Des moments violents et troublants comme celui-ci font de Life, After un livre plus intéressant que son prédécesseur résolument digne. Impossible d’ignorer le fait que cet homme, devenu célèbre pour avoir désavoué la haine, est en fait débordant de fureur. Lorsqu’il est de nouveau prêt à sortir avec quelqu’un, il est déconcerté de se retrouver à décharger sa douleur sur une nouvelle partenaire : « Je suis devenu cruel. Je lui ai fait payer quelque chose que je n’avais pas encore identifié en lui montrant que je pouvais être lâche, vil, précaire ». Les passages les plus puissants et les plus révélateurs du livre laissent entendre que la haine de Leiris et son besoin de la répudier remontent beaucoup plus loin. Ses parents malheureux se sont disputés amèrement puis ont divorcé. Sa mère a continué à engourdir sa douleur avec des pilules et de l’alcool avant de s’endormir un jour en fumant une cigarette, subissant des brûlures qui la tueraient. « D’en haut, je me regardais agir comme si de rien n’était », écrit Leiris ; « J’étais coupé en deux » Quand, après la mort d’Hélène, il se retrouve parfois en colère contre son fils, il a « l’impression que cette rage ne m’appartient pas. J’essaie de m’en débarrasser. Je me demande d’où ça vient. »

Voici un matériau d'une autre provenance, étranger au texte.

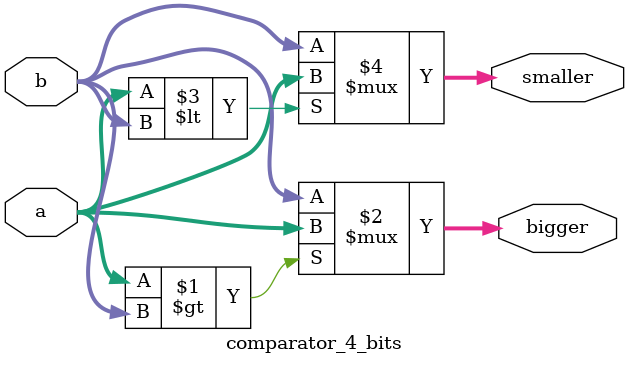
<source format=sv>
module comparator_4_bits (
    input [3:0] a, 
    input [3:0] b, 
    output [3:0] bigger, 
    output [3:0] smaller
    );

    assign bigger = (a > b) ? a : b;
    assign smaller = (a < b) ? a : b;
	 
endmodule
</source>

Dans Histoire de la violence , publié en France la même année que le premier livre de Leiris, l’auteur Édouard Louis raconte une agression sexuelle brutale qu’il a subie aux mains d’un homme dont le père était un migrant d’Algérie. Pour Louis, la mémoire est un outil psychique et politique, une lame de pelle tranchante pour creuser non seulement sa propre douleur mais celle de son agresseur et le racisme colonial qui l’a produite. En regardant son ennemi dans les yeux, il tente de se voir lui-même et son pays plus clairement. En revanche, l’écriture de Leiris peut être lue comme une étude déchirante sur le déni inconscient qui accompagne si souvent la perte traumatique, aussi éloquente dans ce qu’elle ne dit pas (ou ne peut pas dire) que dans ce qu’elle fait. Vous repensez aux paroles que Leiris adressait aux meurtriers d’Hélène – Je ne sais pas qui tu es et je ne veux pas savoir – et se demande à qui d’autre dans son histoire de violence il pourrait s’adresser.